For clarity, what I'm doing is trying to see if a particular user has made an entry within the last 5 seconds, down to the fractional second. If he has, then rows.length > 0 will be true when rows returns on the server side. If in fact rows.length IS greater than zero, I set my proceedToUpdateUsersLocation variable to false. I hope that's a clear explanation. I'm trying to prevent multiple entries by checking that there were no duplicates in the table from within the past X seconds.

Mihado
  • 1,487
  • 3
  • 17
  • 30
  • Because I want all of the duplicate entries from the table, so I use select – Mihado Mar 06 '16 at 14:40
  • Ok - but first you talked about preventing duplicates. A select isn't going to cause duplicates – Strawberry Mar 06 '16 at 15:31
  • Oh I see what you're missing. If I return rows.length > 0 on the server it means that I have duplicates, so I set a variable to false so it will not update the users location again. This logic is being done server side. Here I'm just seeing if there was a previous entry, and I check that by seeing what the connection.query returns. Does that make sense? – Mihado Mar 06 '16 at 15:47
  • Not really. What if 'the previous entry' occurs *while* you're checking? – Strawberry Mar 06 '16 at 16:00
  • That's why I check if the table has any entries from that particular user from within the last 5 seconds, it's just not catching the ones that happen within the same second. That's why in my code example they were all entered at the 57th second – Mihado Mar 06 '16 at 16:04
  • Checking first is unnecessary and counter-productive. I'll post an example... – Strawberry Mar 06 '16 at 16:08
  • Please do, and thank you. I hope I made some sense. If not, I posted an edit trying to explain the situation as clearly as possible. – Mihado Mar 06 '16 at 16:11
  • This one looks relevant: http://stackoverflow.com/questions/913841/mysql-conditional-insert – Oleg Komarov Mar 06 '16 at 20:54

2 Answers2

0

The solution was quite simple really, I just don't have the SQL skills necessary.
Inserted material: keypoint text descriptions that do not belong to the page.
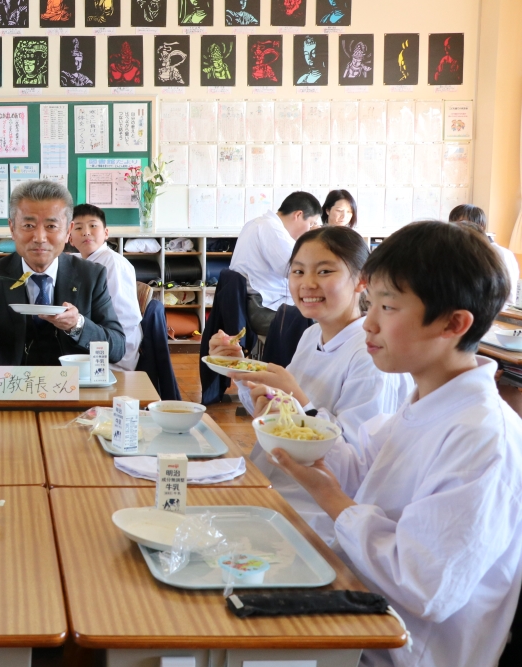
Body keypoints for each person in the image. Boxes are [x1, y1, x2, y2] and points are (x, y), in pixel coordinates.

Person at [269, 221, 522, 667]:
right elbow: (361, 470)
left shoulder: (481, 435)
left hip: (399, 650)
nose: (368, 322)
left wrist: (331, 499)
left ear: (453, 323)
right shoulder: (425, 402)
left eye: (387, 306)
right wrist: (297, 432)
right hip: (358, 609)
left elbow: (425, 583)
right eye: (372, 303)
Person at [211, 226, 411, 542]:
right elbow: (273, 413)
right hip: (267, 481)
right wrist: (240, 370)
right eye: (298, 271)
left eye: (325, 271)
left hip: (313, 513)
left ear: (362, 280)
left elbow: (357, 469)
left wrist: (298, 400)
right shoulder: (311, 335)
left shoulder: (372, 356)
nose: (307, 283)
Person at [0, 179, 126, 365]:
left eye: (51, 226)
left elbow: (117, 349)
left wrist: (77, 325)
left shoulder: (91, 275)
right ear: (12, 229)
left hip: (71, 387)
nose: (39, 238)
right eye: (28, 226)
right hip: (8, 386)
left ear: (68, 231)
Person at [229, 191, 322, 336]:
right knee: (322, 322)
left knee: (318, 315)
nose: (309, 230)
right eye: (310, 224)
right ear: (298, 215)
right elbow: (294, 270)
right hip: (260, 308)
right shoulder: (272, 229)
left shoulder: (258, 223)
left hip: (253, 303)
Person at [70, 204, 142, 371]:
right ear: (70, 238)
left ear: (106, 233)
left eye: (93, 226)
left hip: (115, 353)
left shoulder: (112, 263)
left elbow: (123, 320)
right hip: (96, 339)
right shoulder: (84, 260)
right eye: (78, 227)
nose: (86, 232)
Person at [449, 204, 518, 306]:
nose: (456, 229)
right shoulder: (458, 252)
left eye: (462, 224)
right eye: (453, 224)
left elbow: (509, 296)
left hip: (491, 312)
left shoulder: (501, 253)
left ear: (480, 226)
What I did was subtract 4.999999 SECONDS_MICROSECONDS from curtime(6) using the DATE_SUB() function. Here's my final solution.

"SELECT * FROM checkins WHERE user_id = " + req.body.userID + " AND DATE_SUB(curtime(6), INTERVAL 4.999999 SECOND_MICROSECOND) < entered_at;"

Thank you all for your assistance, and I hope this will prove useful to someone.

Mihado
  • 1,487
  • 3
  • 17
  • 30
-1

I think that pretty much any soluiton that does the check outside of the same transaction that inserts the data is bound to fail due to a race condition (unless you implement some locking, which may be a bad idea, it depends).

So, one way to solve it is to make sure that the database itself prevents duplicates.

I propose to pick a canonical value that would represent all the timestamps that you would like to merge, let's call it canonical_timestamp and create a unique constraint UNIQUE (user_id, canonical_timestamp).

You can calculate canonical_timestamp before inserting your data as e.g. int(time()/5) or 5*int(time()/5) or in any other way that fits your purpose of deduplicating the records.

UPDATE

Strictly speaking, this solution doesn't completely solve the problem when we receive two events close to the border:

ts = 5 -> canonical_ts = 1
ts = 6 -> canonical_ts = 2
Oleg Komarov
  • 370
  • 1
  • 9